▶ SELECTED EXTRACT:
..........

On Thu, Aug 27, 2009 at 8:41 AM, Gert-Jan van de
Streek<[email protected]> wrote:
>
> The wierd thing is that this does compile:
>
>        from("").streamCaching()
>        .to("")
>        .to("")
>        .split(new XPathExpression("//object/photos/photo"))
>        .split().xpath("//photo/lowres")
>        .to("")
>        ;
>
> And the rewrite with the static method, it doesn't work for me. Where is the
> static xpath method?
>
>>        .split(xpath("//object/photos/photo"))
>
>
> It yields: The method xpath(String) is undefined for the type MyRoute (which
> extends RouteBuilder)

There is an xpath builder class. IDEA is a super editor and it can
find it quite easily. I dont know about Eclipse :)
Look in org.apache.camel.builder package



>
> Thanks,
>
> Gert-Jan van de Streek
>
>
>
> On Aug 27, 2009, at 6:09 AM, Claus Ibsen wrote:
>
>> On Wed, Aug 26, 2009 at 5:13 PM, Gert-Jan van de
>> Streek<[email protected]> wrote:
>>>
>>> Is there some design restriction why this compiles:
>>>        from("").streamCaching()
>>>        .to("")
>>>        .to("")
>>>        .split(new XPathExpression("//object/photos/photo"))
>>>        .to("")
>>>        ;
>>> while this does not compile:
>>>        from("").streamCaching()
>>>        .to("")
>>>        .to("")
>>>        .split().xpath("//object/photos/photo")
>>>        .to("")
>>>        ;
>>>
>>> The compile error is: "The method to(EndPoint) is undefined for the type
>>> object"
>>> Camel version is 2.0.0
>>
>> Yeah its the limitation in the Java Language itself.

..........

▶ Records from a data collection:

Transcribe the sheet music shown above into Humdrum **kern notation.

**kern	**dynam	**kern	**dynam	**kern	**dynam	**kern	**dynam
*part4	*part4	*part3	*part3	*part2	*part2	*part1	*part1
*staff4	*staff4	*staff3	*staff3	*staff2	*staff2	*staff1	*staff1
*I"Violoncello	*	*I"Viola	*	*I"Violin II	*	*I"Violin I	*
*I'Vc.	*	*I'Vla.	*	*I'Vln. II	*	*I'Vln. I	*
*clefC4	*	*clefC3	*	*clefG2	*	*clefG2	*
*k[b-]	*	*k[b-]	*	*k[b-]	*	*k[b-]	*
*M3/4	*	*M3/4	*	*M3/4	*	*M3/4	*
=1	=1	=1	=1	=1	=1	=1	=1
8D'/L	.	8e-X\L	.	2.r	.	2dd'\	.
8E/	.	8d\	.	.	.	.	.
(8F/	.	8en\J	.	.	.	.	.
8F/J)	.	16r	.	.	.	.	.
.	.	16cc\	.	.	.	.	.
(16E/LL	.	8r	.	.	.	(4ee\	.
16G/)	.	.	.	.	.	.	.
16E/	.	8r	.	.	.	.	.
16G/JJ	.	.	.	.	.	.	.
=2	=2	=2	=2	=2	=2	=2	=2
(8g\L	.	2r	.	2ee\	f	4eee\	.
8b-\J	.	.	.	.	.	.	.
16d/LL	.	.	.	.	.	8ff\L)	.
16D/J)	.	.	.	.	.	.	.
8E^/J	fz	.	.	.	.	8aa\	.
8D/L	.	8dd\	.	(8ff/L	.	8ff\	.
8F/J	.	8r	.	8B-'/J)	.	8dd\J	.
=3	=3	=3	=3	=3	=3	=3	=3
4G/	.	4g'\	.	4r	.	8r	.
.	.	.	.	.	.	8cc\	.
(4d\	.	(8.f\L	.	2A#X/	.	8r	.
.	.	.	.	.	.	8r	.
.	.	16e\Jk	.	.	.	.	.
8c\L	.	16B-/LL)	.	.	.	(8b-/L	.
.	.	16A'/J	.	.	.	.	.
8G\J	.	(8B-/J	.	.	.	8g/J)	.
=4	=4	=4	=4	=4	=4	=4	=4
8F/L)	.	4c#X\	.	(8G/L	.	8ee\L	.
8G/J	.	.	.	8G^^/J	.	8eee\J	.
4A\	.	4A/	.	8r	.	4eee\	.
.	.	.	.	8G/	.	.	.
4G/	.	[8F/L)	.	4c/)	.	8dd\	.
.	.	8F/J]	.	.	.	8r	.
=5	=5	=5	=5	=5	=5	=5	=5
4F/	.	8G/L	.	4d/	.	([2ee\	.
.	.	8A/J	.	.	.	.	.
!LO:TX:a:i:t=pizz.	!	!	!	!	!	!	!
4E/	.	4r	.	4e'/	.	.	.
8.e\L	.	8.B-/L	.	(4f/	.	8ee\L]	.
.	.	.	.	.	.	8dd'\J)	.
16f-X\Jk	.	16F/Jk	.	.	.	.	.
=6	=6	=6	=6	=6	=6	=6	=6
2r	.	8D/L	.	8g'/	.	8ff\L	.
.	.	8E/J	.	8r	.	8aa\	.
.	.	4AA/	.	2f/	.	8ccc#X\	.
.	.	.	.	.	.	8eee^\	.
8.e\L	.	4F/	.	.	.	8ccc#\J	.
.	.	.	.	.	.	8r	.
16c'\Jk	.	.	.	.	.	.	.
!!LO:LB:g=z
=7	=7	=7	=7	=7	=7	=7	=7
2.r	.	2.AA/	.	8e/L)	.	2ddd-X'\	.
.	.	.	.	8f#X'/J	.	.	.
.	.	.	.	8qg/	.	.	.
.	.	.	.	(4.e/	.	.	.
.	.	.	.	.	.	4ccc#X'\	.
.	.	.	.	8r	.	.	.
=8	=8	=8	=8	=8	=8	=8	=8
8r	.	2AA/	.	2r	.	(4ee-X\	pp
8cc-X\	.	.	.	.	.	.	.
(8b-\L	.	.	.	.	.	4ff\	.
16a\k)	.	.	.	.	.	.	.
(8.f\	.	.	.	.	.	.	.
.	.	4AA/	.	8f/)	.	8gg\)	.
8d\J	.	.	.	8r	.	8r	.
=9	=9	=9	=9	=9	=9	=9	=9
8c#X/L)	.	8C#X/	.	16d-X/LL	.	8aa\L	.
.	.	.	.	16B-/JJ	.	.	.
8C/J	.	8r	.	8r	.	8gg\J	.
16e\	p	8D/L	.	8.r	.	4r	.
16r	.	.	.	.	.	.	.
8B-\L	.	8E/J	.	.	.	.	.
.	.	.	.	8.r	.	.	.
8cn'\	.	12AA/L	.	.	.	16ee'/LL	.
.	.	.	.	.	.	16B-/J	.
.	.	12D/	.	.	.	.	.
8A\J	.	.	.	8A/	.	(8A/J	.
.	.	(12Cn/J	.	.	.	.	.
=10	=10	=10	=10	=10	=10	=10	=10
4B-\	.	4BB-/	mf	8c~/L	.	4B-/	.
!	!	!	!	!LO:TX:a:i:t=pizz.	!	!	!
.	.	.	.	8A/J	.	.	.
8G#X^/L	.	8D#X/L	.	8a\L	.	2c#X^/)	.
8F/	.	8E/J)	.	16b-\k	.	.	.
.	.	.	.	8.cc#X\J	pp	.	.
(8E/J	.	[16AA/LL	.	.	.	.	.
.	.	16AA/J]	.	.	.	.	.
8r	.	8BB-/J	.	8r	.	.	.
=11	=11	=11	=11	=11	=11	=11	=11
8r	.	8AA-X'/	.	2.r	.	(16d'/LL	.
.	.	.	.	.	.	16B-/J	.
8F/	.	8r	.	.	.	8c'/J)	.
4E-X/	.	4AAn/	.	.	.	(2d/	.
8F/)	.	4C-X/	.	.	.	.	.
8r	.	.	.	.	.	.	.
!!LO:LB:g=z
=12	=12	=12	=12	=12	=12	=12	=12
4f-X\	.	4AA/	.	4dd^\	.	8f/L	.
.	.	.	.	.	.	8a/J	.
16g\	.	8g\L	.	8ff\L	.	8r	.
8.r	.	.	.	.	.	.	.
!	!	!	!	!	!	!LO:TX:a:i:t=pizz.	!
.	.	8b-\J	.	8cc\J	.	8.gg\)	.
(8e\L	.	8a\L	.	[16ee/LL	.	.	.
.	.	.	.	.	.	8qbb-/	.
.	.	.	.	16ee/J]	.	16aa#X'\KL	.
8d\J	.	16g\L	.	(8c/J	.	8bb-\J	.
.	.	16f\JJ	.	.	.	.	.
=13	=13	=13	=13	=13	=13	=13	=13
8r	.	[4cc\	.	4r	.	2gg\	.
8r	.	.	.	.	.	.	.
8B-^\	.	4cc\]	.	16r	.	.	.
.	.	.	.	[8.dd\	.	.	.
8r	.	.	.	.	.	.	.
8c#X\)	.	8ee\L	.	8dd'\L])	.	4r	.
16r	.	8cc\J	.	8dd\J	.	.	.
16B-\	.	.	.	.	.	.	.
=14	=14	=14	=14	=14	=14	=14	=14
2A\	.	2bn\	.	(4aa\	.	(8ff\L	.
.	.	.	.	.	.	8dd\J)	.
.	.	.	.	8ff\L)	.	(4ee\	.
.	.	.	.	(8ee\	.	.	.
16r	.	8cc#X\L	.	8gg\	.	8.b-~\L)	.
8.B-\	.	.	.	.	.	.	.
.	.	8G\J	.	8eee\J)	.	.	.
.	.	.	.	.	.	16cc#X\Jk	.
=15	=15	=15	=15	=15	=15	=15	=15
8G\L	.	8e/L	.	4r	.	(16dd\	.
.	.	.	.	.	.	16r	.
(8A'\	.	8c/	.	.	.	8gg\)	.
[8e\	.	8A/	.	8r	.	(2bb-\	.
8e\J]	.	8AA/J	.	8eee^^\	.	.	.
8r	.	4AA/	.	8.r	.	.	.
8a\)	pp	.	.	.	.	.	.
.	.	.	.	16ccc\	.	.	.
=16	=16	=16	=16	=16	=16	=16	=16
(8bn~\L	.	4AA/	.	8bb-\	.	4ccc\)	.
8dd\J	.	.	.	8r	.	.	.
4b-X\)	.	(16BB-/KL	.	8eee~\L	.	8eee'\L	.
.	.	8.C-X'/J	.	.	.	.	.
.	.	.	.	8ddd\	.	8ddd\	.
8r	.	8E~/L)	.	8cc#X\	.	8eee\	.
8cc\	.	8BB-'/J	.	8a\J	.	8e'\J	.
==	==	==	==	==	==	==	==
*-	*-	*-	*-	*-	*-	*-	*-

..........

▶ WORK ORDER 1: In the Camel mailing-list thread, which package is Gert-Jan van de Streek told to look in for the xpath builder class?
▶ WORK ORDER 2: Write the next part of the Camel mailing-list thread, starting after its last line.

▶ ANSWER BOX 1: The org.apache.camel.builder package.

▶ ANSWER BOX 2:
>>
>> When you use the fluent builder as you do and enter .xpath() after the
>> .split() then the "context" is now expression based and its not
>> possible
>> to switch back to the parent to be able to define .to() again.
>>
>> If you pass in the xpath as a parameter as you did in the first
>> example you do not have this issue as the "context" is the "parent"
>> all the time.
>> There is a static builder for the xpath so example 1 can be written as
>>
>>        .split(xpath("//object/photos/photo"))
>>
>> Better languages such as Scala, Groovy is much better capable for DSL etc.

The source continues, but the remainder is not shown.